But the state can still audit a business even after voluntary disclosure. The form for such disclosure indicates that the state will “take the Holder’s actions into consideration in any decision whether to audit the Holder’s books and records.” So if a business owner finds that the business doesn’t owe anything, or doesn’t owe as much as the state hopes to get, the bounty hunters can - and probably will - move in anyway.
These audits are particularly burdensome for smaller companies that do not have extensive accounting staffs or infrastructure to handle unclaimed property - and which, in many cases, have good reasons to doubt they hold any assets that rightfully should be turned over to the state. Quite a few of those companies have no contact with Delaware at all, except for the fact that they are organized there and file annual business tax forms with the state. But that does not protect them from the bounty hunters.
Larger companies expect to deal with this issue in Delaware, as well as in other states where they do business. Abandoned property is not high on their list of concerns. But the big kids have their own complaints with Delaware. The Wall Street Journal reported yesterday that Dole Food Co. and other large enterprises are becoming disenchanted with Delaware’s treatment of them too, largely because they feel the state is undermining their defenses against unwarranted shareholder lawsuits. Other states, like Nevada, Michigan and Oklahoma, see an opening to capitalize on this crack in Delaware’s “franchise,” much as Delaware captured incorporation business from New York and New Jersey a century ago by offering a more hospitable legal climate.

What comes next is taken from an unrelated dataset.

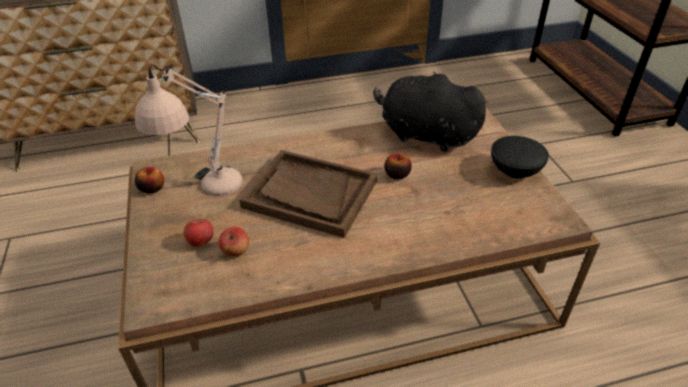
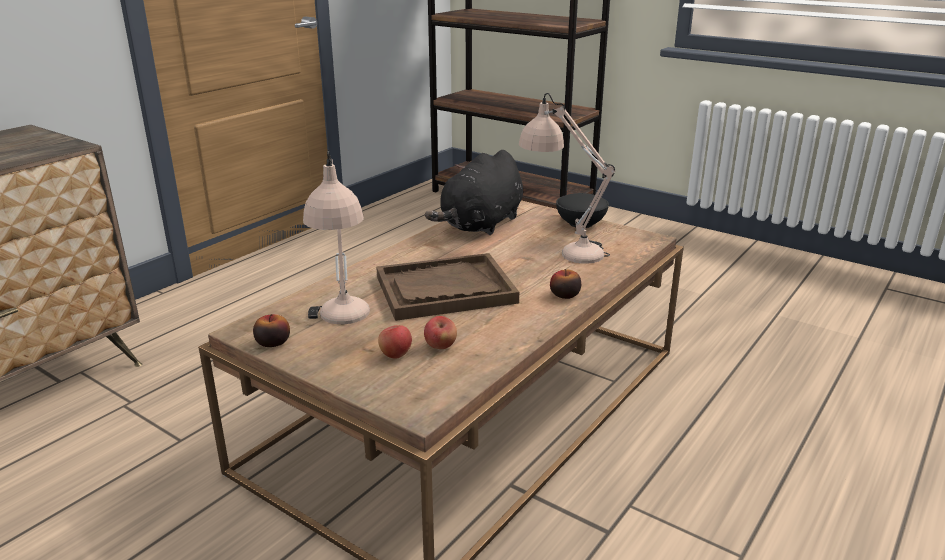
camera: 40 degrees left, 15 degrees down
(397, 174) = (498, 254): apple -> apple (564, 295)
(424, 135) = (481, 225): black plush toy -> black plush toy turned 45 degrees counterclockwise
(457, 194) = (562, 249): none -> beige table lamp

Delaware’s changes to its unclaimed property law are a response to adverse publicity and legal challenges, but that response is best described as pitiful. Or maybe embarrassing. Or maybe shameless. It seems that Delaware may not have gotten the message that there are 49 other states out there, and a lot of them want your business. And some of them don’t feel any need or entitlement to get something out of you for nothing.